The Future Media Landscape

The trajectory of Saudi tennis media rights points toward continued escalation. Several developments could further increase the media value of Saudi tennis content:

The Masters 1000 launch. The forthcoming Saudi Masters 1000 event will carry mandatory status for top players (or, if initially non-mandatory, will feature a 56-player draw that ensures elite participation). This creates a week-long content package with the competitive stakes and narrative depth that command premium media rights — stakes that exhibition events, however lavish, cannot replicate.

Streaming competition. The intensifying competition among streaming platforms (Netflix, Amazon Prime Video, Apple TV+, DAZN, Paramount+) for live sports content continues to drive up rights fees. Saudi tennis events, with their concentrated star power and distinctive production values, are well-positioned to benefit from this competition.

Digital and social media rights. The value of digital clip rights, social media distribution, and interactive fan engagement content is growing rapidly. ATP Media’s digital operations, in which SURJ now holds a stake, include digital rights packages that capture value from highlight clips, behind-the-scenes content, and data-driven fan products.

Regional media development. As Saudi Arabia’s domestic media industry develops under Vision 2030, local broadcast partners may pay increasing premium for Saudi tennis content aimed at the domestic and regional market. The growth of Saudi streaming platforms and digital media companies creates new potential distribution channels.

The Netflix Deal: A Case Study in Premium Content Distribution

The 2025 Six Kings Slam’s exclusive broadcast deal with Netflix deserves detailed examination as a model for future Saudi tennis media rights. Netflix’s acquisition of exclusive global rights represented several strategic firsts: it was the first time a major tennis exhibition was distributed exclusively through a streaming platform, the first time Netflix held exclusive rights to a premium tennis property, and the first time Saudi tennis content was positioned as entertainment programming rather than sports broadcasting.

The deal’s structure — content included in standard Netflix subscriptions at no extra cost, no pay-per-view barrier — maximized potential audience reach. Netflix’s subscriber base of hundreds of millions provided a distribution platform that no traditional sports broadcaster could match in global scope. The production quality — IMG-produced with over 20 cameras including drones, robotic systems, wirecams, and augmented reality graphics — reflected Netflix’s entertainment production standards rather than conventional sports broadcast norms.

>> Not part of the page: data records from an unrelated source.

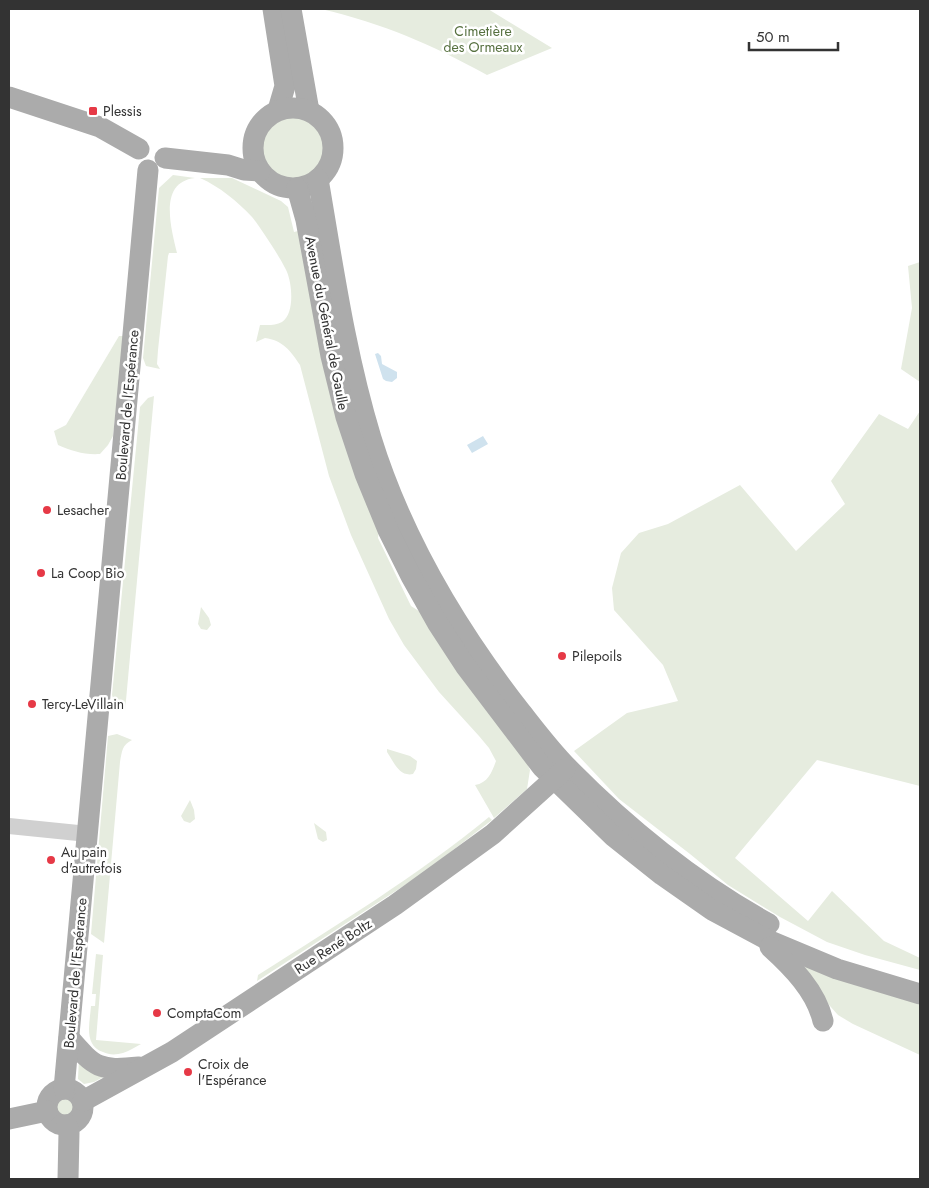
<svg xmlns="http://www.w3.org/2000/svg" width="929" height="1188" font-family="Jost,sans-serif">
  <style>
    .green { fill: #e6ecdf }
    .water { fill: #cfe2ee }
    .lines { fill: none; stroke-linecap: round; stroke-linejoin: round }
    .minor { stroke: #d0d0d0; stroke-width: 16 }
    .major { stroke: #ababab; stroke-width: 21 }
    .poi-dot { fill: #e63946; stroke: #fff; stroke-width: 2 }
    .labels { text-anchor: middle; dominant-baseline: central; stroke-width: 5; stroke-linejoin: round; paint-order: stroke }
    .park-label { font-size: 14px; fill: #56703f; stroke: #fff }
    .poi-label { font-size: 14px; fill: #333; stroke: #fff; text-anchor: start }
    .street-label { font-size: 14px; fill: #333; stroke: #fff }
  </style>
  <rect width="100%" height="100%" fill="#fff"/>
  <g class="green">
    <path d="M321,9h167l64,39 -65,27c-56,-31 -103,-51 -166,-66z"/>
    <circle cx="295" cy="149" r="33"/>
    <path d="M173,175l22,3c-37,4 -24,50 -18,75h-8l-1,3 -10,94 -1,14 3,5 -14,-3 -3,-8 16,-170z"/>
    <path d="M200,178h32l49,23 7,6 6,25 8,-2 77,300 -1,8 33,68 14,9 98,139 7,16 -3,19 -33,29 -19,-33c13,-2 17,-13 21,-24l-7,-13 -10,-12 -40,-44 -35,-47 -15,-26 -38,-84 -22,-59 -29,-111c-9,-14 -18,-25 -35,-27l-9,4 4,-17c7,0 15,1 22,-3 13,-9 10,-38 5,-50 -5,-12 -27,-45 -35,-55 -15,-16 -32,-30 -52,-39z"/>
    <path d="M920,262v120l-19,-13 11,-61 -4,-42z"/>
    <path d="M119,336h5l-11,100 -5,9 -8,9c-16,1 -28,-3 -42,-9l-4,-14 12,-6z"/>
    <path d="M154,396l-29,315 -10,-7 -3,-9 28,-288 8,-9z"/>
    <path d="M920,411v375l-103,-26 -82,98 73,63 24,-30 52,50 36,17v12l-55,-15 -38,-13 -47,-25 -52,-32 -38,-31 -71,-55 -45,-48 53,-38 51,-12 -15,-36 -49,-55 -2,-22 9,-35 18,-20 29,-9 72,-39 56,66 49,-47 -14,-23 48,-67 29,15z"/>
    <path d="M201,607l8,11 2,7 -4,5 -6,-1 -3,-5z"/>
    <path d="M117,734l15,6c-10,5 -10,11 -12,22l-16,181 -13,-9 17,-198z"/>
    <path d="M387,749l23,7 7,5 -1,8 -3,5c-14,3 -19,-12 -26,-22z"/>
    <path d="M190,800l4,10 1,9 -5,4 -6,-2 -3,-5z"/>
    <path d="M489,817l3,3 -70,54 -165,107 1,-6c79,-50 159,-99 231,-158z"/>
    <path d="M314,823l12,9 1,8 -4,2 -5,-3z"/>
    <path d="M96,954l7,1 -7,85 45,4c-6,3 -12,7 -18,9 -7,2 -14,2 -20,-1 -20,-7 -13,-30 -12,-46h4l1,-12h-4z"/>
    <path d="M799,963l121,37v55l-67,-31 -15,-9 -41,-46z"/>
    <path d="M79,1057l28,18 -13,7 -10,2 -6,-5z"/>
    <circle cx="67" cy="1107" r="11"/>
  </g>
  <g class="water">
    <path d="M378,353l3,3 1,8 15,8v6l-5,4 -6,-1 -3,-2 -8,-25z"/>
    <path d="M483,436l5,8 -16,9 -5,-8z"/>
  </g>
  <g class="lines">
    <path class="minor" d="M9,826l79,8"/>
    <g class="major">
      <path d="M273,9l12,77 -7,24"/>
      <path d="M291,9l18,102"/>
      <path d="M9,97l91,30 39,22"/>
      <circle cx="293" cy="148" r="40"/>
      <path d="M165,158l63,7 16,5 16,1"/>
      <path d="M318,179c15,87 27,174 53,259 31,100 86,192 150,274 15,19 30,39 47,56 59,60 127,115 201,156"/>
      <path d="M297,188l9,32 25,136 15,61 19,57 23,56 23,46 27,48 28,43 76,100 71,69 49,39 50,35 58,31 67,28 83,25"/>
      <path d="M770,947c22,20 46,44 53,74"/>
      <path d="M69,1038c26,30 30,33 70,29"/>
      <circle cx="65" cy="1107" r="18"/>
      <path d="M64,1089l84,-919"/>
      <path d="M83,1101l89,-49 223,-147 98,-71 72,-65"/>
      <path d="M9,1119l38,-8"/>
      <path d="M67,1125l2,8 -1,46"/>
    </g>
  </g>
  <g class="poi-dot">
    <rect x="88" y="106" width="10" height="10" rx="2.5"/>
    <circle cx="47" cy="510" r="5"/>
    <circle cx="41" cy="573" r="5"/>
    <circle cx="562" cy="656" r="5"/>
    <circle cx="32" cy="704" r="5"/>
    <circle cx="51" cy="860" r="5"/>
    <circle cx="157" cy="1013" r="5"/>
    <circle cx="188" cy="1072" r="5"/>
  </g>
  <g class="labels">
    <g class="park-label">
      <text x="483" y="31">Cimetière<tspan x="483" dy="16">des Ormeaux</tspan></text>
    </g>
    <g class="poi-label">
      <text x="103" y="111">Plessis</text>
      <text x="57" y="510">Lesacher</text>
      <text x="51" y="573">La Coop Bio</text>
      <text x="572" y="656">Pilepoils</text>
      <text x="42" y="704">Tercy-LeVillain</text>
      <text x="61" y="852">Au pain<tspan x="61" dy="16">d'autrefois</tspan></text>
      <text x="167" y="1013">ComptaCom</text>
      <text x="198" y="1064">Croix de<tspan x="198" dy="16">l'Espérance</tspan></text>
    </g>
    <g class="street-label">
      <text transform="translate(327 323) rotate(79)">Avenue du Général de Gaulle</text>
      <text transform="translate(127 405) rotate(-85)">Boulevard de l'Espérance</text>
      <text transform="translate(333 946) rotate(-33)">Rue René Boltz</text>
      <text transform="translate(75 973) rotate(-85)">Boulevard de l'Espérance</text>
    </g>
  </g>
  <rect width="929" height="1188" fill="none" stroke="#333333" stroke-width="20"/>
  <path d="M749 42v8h89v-8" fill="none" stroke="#333333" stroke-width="2.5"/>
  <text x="756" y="42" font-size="15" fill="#333333" stroke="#ffffff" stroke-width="4" paint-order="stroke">50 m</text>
</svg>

The Netflix deal’s significance extends beyond the Six Kings Slam itself. It demonstrates that Saudi tennis content has commercial value that streaming platforms — which are aggressively acquiring live sports rights — are willing to pay for. The intensifying competition between Netflix, Amazon Prime Video, Apple TV+, DAZN, and Paramount+ for live sports content creates a favorable negotiating environment for future Saudi tennis rights packages. The Six Kings Slam’s Netflix deal may prove to be an inflection point that transforms how Saudi tennis events approach media distribution.

The ATP Media Shareholding: Structural Revenue Participation

The SURJ Sports Investment shareholding in ATP Media — acquired as part of the Masters 1000 hosting agreement — represents the most structurally significant media rights position in Saudi tennis. Rather than merely purchasing broadcast rights for individual events, Saudi Arabia now holds an ownership stake in the entity that manages broadcast rights for the entire ATP Tour.

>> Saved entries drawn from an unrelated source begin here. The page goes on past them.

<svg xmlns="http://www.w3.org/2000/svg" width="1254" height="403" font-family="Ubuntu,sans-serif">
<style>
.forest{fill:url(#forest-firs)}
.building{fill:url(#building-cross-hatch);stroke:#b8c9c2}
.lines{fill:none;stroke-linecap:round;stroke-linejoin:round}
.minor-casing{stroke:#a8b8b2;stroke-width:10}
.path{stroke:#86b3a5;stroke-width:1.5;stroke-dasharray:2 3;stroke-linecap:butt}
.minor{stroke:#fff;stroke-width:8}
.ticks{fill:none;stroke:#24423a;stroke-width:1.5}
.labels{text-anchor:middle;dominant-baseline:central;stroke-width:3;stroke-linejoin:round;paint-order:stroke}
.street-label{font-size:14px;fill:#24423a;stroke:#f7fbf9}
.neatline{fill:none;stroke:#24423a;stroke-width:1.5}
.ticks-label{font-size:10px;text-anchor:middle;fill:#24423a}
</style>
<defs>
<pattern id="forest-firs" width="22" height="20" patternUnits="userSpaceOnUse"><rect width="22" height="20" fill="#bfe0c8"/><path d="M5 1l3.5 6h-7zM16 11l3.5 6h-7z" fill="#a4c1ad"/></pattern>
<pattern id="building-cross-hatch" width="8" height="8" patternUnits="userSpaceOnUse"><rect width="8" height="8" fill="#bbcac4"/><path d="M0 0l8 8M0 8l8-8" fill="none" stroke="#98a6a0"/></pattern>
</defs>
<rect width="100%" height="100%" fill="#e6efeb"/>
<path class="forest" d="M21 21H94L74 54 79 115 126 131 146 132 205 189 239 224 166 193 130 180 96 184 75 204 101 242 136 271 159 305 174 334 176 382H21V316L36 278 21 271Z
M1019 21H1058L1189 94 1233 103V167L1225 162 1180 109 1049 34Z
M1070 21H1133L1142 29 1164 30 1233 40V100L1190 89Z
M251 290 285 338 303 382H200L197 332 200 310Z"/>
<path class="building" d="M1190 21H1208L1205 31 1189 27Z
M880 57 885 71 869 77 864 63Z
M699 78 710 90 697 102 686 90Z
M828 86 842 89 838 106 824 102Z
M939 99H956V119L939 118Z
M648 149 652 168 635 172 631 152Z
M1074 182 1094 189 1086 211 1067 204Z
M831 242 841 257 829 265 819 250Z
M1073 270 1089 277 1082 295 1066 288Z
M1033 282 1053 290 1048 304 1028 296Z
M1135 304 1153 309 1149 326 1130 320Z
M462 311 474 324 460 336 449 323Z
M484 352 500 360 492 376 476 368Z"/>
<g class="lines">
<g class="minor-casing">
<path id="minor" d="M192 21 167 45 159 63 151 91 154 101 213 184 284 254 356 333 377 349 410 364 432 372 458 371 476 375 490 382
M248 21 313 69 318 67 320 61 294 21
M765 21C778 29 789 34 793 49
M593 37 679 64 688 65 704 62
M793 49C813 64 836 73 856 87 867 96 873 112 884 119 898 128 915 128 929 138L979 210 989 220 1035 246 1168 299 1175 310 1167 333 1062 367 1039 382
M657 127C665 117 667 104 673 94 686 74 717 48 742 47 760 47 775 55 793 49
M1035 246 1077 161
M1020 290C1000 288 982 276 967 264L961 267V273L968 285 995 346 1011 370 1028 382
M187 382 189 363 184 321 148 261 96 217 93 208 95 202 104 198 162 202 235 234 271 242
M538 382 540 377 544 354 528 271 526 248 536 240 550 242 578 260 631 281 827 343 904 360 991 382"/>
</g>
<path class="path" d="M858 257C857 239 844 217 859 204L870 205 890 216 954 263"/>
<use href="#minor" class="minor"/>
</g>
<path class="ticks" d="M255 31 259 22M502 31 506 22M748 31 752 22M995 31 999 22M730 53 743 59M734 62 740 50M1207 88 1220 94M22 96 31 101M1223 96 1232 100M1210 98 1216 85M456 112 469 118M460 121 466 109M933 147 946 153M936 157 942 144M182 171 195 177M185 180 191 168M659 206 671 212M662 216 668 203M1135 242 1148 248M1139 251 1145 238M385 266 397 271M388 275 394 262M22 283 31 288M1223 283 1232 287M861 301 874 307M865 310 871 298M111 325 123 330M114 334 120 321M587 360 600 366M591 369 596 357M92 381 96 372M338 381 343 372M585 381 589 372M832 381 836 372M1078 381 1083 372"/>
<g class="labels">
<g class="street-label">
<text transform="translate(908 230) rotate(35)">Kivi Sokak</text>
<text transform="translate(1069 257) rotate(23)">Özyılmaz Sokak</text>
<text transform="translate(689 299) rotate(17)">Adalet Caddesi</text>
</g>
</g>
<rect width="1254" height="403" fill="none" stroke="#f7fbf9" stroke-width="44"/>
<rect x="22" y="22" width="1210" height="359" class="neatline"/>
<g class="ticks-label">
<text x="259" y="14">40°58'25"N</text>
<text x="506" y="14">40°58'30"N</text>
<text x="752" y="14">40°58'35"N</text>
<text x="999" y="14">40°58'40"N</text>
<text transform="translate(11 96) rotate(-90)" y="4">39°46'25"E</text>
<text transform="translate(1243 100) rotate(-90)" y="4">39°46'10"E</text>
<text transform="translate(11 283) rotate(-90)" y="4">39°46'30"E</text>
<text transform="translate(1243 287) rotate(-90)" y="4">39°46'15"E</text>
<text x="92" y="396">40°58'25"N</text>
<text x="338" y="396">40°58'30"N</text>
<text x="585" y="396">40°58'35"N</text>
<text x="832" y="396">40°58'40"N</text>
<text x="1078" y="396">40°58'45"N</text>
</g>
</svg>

ATP Media’s operations include negotiation and administration of ATP Tour broadcast rights across 200+ territories, digital content production and distribution (highlights, behind-the-scenes, statistical content), ATP Tennis IQ Powered by PIF (the data and insights platform), and international host broadcast production for select ATP events. The shareholding ensures that SURJ participates in the revenue from these operations — revenue that grows as the ATP Tour’s broadcast value increases, and as digital content monetization matures.

The strategic implications of this ownership position are profound. Saudi Arabia is no longer merely a customer of tennis media rights — it is a co-owner of the entity that produces and sells them. This position provides insight into the commercial dynamics of global tennis broadcasting, influence over distribution strategies, and financial participation in the sport’s media revenue that no other Middle Eastern sports investor has achieved.

The WTA Finals Broadcast Ecosystem

The WTA Finals in Riyadh benefits from the WTA’s established broadcast distribution network, which delivers the event to audiences in over 100 markets through a combination of linear television and streaming partnerships. The 2024 edition’s broadcast reached audiences that represented the WTA Finals’ broadest global distribution — a direct consequence of the event’s relocation to a time zone (UTC+3) that provides favorable viewing windows for both European and Asian audiences.

The broadcast quality of the WTA Finals from the KSU Sports Complex — with its controlled indoor lighting, consistent court conditions, and comprehensive camera positions — generated a production quality that broadcast partners praised. The indoor venue eliminates the weather-related production risks (shadow, rain delays, wind) that affect outdoor events, providing a predictable, high-quality visual product that meets the requirements of global broadcasters.

Gauff’s three-hour final against Zheng Qinwen — featuring dramatic momentum shifts, exceptional shot-making, and an emotional conclusion — generated the kind of broadcast moment that drives future media rights value. Compelling content is the foundation of media rights value, and the WTA Finals in Riyadh has demonstrated its ability to produce content that captivates global audiences. The women’s sports investment narrative adds an additional dimension of media interest, as the intersection of gender, geopolitics, and sport creates storylines that engage audiences beyond the traditional tennis viewership.

Cross-Platform Content Strategy: Beyond Traditional Broadcasting

Saudi tennis’s media strategy extends beyond traditional broadcast rights to encompass a multi-platform content approach. Social media content — player behind-the-scenes footage, training clips, cultural tourism content from Saudi Arabia — generates engagement and reach that supplements broadcast distribution. The combined social media followings of Six Kings Slam participants (Sinner, Alcaraz, Djokovic, Fritz, Zverev) reach tens of millions of followers, providing organic distribution channels for Saudi tennis content.

Short-form video content — highlights, rally compilations, player reactions — is distributed across YouTube, Instagram, TikTok, and X, reaching audiences who may never watch a full match broadcast but who engage with tennis through social media. The PIF’s naming partnerships with the ATP and WTA Rankings ensure that Saudi Arabia’s brand appears across all ranking-related content — broadcast graphics, website displays, social media updates — creating persistent media exposure that transcends individual events.

Data and analytics products — including ATP Tennis IQ Powered by PIF — represent an emerging media rights category that generates revenue through subscription models, licensed data feeds, and integration with broadcast commentary and graphics. The growth of sports data consumption creates opportunities for Saudi tennis to monetize the information generated by events hosted in the Kingdom.

The media rights landscape for Saudi tennis is evolving from a cost center (event production paid for by the host) to a revenue center (content that generates its own commercial returns). This transition — from paying for visibility to profiting from content — represents a maturation of Saudi tennis investment from pure reputation management to sustainable sports entertainment business. The timeline for achieving profitability remains uncertain, but the trajectory is clear: Saudi tennis content is becoming more valuable with each successive deal, and the Kingdom’s institutional positions in ATP Media and global broadcast partnerships ensure it will capture an increasing share of that value.